Activity
Search the records for the word "satellite" and copy each line in which it appears.

Task material
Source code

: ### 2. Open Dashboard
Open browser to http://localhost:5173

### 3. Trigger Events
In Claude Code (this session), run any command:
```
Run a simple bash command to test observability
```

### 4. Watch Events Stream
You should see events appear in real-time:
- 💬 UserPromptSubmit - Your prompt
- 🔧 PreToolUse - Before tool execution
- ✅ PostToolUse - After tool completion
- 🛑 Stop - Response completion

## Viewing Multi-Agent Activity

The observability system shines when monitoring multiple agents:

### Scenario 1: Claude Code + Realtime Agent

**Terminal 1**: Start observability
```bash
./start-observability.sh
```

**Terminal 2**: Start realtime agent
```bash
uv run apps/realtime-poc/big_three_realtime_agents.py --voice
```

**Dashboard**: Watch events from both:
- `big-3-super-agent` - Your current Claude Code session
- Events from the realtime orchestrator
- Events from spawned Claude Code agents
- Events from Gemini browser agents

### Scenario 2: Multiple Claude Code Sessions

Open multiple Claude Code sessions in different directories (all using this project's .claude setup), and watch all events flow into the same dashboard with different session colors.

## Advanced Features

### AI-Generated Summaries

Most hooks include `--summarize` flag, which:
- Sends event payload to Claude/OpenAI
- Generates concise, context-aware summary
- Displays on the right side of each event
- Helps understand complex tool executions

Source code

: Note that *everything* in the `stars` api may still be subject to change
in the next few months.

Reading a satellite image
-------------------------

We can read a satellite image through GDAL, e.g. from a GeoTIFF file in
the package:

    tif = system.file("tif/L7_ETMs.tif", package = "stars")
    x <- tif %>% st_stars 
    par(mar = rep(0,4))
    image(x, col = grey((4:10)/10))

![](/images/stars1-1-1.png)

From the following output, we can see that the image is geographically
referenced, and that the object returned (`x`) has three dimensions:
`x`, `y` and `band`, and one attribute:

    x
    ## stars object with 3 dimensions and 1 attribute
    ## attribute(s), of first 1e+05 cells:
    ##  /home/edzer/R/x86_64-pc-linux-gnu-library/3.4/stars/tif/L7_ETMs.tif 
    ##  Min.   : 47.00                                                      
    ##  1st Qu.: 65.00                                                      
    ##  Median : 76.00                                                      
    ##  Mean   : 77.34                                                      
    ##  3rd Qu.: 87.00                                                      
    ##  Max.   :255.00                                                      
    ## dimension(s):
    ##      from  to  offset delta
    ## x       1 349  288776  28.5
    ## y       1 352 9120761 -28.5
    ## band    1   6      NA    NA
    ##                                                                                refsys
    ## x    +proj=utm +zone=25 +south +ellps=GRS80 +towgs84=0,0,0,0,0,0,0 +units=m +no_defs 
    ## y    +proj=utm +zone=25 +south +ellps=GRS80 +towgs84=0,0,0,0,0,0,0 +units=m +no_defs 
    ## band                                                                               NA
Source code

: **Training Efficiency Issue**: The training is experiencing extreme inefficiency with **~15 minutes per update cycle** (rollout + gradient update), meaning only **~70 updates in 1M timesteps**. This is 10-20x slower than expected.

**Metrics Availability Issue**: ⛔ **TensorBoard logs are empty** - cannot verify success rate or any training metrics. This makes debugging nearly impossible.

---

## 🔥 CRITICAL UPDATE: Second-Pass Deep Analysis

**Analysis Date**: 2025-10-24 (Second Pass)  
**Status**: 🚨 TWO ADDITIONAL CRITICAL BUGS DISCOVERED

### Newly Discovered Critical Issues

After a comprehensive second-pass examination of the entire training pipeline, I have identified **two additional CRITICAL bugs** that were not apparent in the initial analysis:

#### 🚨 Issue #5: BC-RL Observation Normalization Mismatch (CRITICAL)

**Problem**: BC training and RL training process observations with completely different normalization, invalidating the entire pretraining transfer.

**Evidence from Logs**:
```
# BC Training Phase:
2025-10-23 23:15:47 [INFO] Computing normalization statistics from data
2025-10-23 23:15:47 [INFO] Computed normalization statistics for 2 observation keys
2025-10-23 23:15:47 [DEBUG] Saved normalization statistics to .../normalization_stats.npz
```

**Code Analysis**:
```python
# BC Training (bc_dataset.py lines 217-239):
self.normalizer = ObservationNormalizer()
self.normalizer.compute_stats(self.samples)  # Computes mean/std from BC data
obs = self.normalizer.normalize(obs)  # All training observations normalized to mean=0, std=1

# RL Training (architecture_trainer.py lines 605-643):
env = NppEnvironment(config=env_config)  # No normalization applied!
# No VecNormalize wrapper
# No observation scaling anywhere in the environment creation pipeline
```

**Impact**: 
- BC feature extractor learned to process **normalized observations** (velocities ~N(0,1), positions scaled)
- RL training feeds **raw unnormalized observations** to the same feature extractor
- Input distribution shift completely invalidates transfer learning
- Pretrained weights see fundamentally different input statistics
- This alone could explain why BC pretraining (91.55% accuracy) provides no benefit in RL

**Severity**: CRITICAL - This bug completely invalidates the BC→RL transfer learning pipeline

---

Answer area
Reading a satellite image
We can read a satellite image through GDAL, e.g. from a GeoTIFF file in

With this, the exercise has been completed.